What is asked:
1. In the forum thread, how would you translate this sentence into Spanish: "This feed contains a lot of stock ratings and "buy/sell/hold" advice from various analysts."?
2. Could you output the entries as a Markdown table, from the start of the entries up to and including the line that contains "type status: Isosyntype"? Use the columns Row and Line, and leave out blank lines.

Selection:
========================

The stocks were down because people thought Title II might be happening. (rate
regulation, tariffs, last mile unbundling).

But it's not. Wheeler claims he's going to re-define (modernize) Title II, so
it's no longer contains the useful pieces (rate regulation, tariffs, last-mile
unbundling).

Since these monopolies are now being blessed by the Feds, there's almost-zero
risk that these providers will ever loose money. The stock jumped to reflect
this.

------
sdfjkl
I bought some shares at an IPO as a long term investment a few years ago and
held onto them since. For shits and giggles I subscribed to the RSS feed for
this ticker on Google Finance. This feed contains a lot of stock ratings and
"buy/sell/hold" advice from various analysts. After comparing this to the
actual stock value for a few years in a completely unscientific process with a
far too small sample, I've come to the conclusion that either these guys don't
have a fucking clue about where stocks are going to go next or are
ineffectually trying to manipulate the market. I kept the RSS subscription to
remind me of this.

========================

Records for the exercise:
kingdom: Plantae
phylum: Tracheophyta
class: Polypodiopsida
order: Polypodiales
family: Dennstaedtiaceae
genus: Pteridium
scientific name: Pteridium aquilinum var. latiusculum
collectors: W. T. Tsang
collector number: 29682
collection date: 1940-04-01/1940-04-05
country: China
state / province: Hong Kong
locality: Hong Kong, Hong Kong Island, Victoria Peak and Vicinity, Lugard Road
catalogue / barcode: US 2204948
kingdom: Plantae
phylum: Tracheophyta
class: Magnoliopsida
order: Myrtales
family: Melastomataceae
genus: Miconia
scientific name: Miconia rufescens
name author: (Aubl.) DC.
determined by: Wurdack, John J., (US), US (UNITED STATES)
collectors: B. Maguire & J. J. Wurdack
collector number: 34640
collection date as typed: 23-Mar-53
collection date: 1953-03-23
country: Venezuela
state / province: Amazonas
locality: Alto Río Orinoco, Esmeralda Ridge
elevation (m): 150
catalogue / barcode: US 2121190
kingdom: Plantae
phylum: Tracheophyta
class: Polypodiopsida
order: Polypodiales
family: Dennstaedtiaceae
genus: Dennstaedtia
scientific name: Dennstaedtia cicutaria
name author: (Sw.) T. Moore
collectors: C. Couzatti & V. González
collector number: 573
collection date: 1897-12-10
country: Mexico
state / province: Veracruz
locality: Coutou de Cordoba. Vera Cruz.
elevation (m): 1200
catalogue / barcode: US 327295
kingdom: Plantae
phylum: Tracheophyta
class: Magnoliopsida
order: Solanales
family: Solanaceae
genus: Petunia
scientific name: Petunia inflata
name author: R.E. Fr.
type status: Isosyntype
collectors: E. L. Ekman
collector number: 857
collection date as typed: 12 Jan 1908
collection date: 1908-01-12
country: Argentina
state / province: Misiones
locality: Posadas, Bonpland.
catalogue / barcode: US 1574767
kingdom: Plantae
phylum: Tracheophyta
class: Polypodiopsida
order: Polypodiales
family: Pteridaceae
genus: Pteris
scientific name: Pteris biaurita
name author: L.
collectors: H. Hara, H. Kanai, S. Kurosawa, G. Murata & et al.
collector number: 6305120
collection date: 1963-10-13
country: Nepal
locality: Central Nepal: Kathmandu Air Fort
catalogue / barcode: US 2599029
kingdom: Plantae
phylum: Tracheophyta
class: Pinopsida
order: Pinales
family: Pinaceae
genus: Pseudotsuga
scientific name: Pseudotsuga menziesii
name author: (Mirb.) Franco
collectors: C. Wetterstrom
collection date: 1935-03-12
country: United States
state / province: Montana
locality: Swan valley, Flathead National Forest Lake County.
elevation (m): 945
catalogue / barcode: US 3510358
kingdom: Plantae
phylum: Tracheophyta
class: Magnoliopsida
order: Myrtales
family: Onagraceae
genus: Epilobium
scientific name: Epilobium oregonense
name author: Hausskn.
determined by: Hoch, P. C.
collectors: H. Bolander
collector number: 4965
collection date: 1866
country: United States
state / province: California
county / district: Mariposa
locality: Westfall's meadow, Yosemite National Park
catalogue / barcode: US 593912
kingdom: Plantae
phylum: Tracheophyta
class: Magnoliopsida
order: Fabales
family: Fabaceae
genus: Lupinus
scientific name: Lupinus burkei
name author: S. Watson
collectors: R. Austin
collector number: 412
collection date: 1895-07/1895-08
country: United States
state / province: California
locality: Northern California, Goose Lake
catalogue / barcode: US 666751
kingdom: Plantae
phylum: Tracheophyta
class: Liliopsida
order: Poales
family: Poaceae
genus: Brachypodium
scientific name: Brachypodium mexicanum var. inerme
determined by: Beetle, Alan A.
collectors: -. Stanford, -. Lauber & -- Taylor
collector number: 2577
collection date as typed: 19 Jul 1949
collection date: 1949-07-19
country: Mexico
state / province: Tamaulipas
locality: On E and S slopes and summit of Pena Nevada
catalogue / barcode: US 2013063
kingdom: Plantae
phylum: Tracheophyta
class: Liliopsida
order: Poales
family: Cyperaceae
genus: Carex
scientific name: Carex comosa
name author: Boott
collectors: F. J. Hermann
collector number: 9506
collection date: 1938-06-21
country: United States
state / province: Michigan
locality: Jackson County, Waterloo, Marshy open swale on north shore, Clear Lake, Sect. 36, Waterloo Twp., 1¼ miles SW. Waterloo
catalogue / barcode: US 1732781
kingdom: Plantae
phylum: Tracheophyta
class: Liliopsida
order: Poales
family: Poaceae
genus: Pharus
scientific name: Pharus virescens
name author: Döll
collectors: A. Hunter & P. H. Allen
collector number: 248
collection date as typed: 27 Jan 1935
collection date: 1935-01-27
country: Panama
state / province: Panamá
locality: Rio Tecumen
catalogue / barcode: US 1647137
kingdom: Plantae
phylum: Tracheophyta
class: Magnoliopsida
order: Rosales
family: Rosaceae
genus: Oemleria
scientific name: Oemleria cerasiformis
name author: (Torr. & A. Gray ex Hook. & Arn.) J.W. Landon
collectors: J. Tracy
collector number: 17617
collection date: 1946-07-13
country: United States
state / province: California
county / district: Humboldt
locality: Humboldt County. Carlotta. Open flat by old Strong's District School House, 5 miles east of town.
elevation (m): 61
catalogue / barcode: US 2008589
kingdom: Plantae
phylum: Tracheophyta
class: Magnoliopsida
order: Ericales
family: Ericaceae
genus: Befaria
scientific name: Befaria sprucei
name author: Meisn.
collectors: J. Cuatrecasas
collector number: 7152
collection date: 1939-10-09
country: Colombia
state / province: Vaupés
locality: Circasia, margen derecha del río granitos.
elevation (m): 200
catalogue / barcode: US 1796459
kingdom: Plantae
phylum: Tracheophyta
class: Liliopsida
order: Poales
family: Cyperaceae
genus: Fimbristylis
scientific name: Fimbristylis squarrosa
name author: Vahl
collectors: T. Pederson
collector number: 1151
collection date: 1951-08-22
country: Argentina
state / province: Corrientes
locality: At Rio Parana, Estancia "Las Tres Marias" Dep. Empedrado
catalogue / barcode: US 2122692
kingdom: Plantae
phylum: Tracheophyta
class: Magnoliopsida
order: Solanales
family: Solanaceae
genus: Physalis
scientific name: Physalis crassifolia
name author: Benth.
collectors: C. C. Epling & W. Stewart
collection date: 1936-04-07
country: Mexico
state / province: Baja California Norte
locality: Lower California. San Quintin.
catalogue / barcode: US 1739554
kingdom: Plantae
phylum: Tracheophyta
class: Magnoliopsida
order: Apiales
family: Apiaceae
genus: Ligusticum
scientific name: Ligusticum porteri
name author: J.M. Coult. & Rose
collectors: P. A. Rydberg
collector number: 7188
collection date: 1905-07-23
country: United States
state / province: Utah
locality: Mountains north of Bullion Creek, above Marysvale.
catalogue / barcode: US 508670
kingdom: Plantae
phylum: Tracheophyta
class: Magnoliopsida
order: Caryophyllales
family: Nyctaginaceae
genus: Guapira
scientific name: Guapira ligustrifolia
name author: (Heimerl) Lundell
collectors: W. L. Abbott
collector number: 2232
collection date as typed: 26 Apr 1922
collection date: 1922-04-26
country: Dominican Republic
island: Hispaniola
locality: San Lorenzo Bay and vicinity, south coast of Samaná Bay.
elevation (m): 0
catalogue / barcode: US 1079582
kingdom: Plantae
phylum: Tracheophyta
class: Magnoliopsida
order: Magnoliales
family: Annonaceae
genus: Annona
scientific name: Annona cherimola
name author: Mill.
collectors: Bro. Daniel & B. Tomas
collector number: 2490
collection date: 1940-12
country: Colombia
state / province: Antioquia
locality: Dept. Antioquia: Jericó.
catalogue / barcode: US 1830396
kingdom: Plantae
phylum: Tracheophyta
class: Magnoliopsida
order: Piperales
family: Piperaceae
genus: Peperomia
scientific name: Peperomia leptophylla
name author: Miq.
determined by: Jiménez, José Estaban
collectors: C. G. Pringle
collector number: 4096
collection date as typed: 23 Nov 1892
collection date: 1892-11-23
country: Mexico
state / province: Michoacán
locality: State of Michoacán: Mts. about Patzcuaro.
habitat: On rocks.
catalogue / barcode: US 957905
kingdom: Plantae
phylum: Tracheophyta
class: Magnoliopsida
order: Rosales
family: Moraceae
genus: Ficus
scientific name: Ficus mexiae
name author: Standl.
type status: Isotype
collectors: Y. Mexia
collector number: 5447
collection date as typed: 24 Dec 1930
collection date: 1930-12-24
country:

========================

Answers to the exercises:
1. Este feed contiene muchas calificaciones de acciones y recomendaciones de "comprar/vender/mantener" de diversos analistas.

2.
| Row | Line |
|---|---|
| 1 | kingdom: Plantae |
| 2 | phylum: Tracheophyta |
| 3 | class: Polypodiopsida |
| 4 | order: Polypodiales |
| 5 | family: Dennstaedtiaceae |
| 6 | genus: Pteridium |
| 7 | scientific name: Pteridium aquilinum var. latiusculum |
| 8 | collectors: W. T. Tsang |
| 9 | collector number: 29682 |
| 10 | collection date: 1940-04-01/1940-04-05 |
| 11 | country: China |
| 12 | state / province: Hong Kong |
| 13 | locality: Hong Kong, Hong Kong Island, Victoria Peak and Vicinity, Lugard Road |
| 14 | catalogue / barcode: US 2204948 |
| 15 | kingdom: Plantae |
| 16 | phylum: Tracheophyta |
| 17 | class: Magnoliopsida |
| 18 | order: Myrtales |
| 19 | family: Melastomataceae |
| 20 | genus: Miconia |
| 21 | scientific name: Miconia rufescens |
| 22 | name author: (Aubl.) DC. |
| 23 | determined by: Wurdack, John J., (US), US (UNITED STATES) |
| 24 | collectors: B. Maguire & J. J. Wurdack |
| 25 | collector number: 34640 |
| 26 | collection date as typed: 23-Mar-53 |
| 27 | collection date: 1953-03-23 |
| 28 | country: Venezuela |
| 29 | state / province: Amazonas |
| 30 | locality: Alto Río Orinoco, Esmeralda Ridge |
| 31 | elevation (m): 150 |
| 32 | catalogue / barcode: US 2121190 |
| 33 | kingdom: Plantae |
| 34 | phylum: Tracheophyta |
| 35 | class: Polypodiopsida |
| 36 | order: Polypodiales |
| 37 | family: Dennstaedtiaceae |
| 38 | genus: Dennstaedtia |
| 39 | scientific name: Dennstaedtia cicutaria |
| 40 | name author: (Sw.) T. Moore |
| 41 | collectors: C. Couzatti & V. González |
| 42 | collector number: 573 |
| 43 | collection date: 1897-12-10 |
| 44 | country: Mexico |
| 45 | state / province: Veracruz |
| 46 | locality: Coutou de Cordoba. Vera Cruz. |
| 47 | elevation (m): 1200 |
| 48 | catalogue / barcode: US 327295 |
| 49 | kingdom: Plantae |
| 50 | phylum: Tracheophyta |
| 51 | class: Magnoliopsida |
| 52 | order: Solanales |
| 53 | family: Solanaceae |
| 54 | genus: Petunia |
| 55 | scientific name: Petunia inflata |
| 56 | name author: R.E. Fr. |
| 57 | type status: Isosyntype |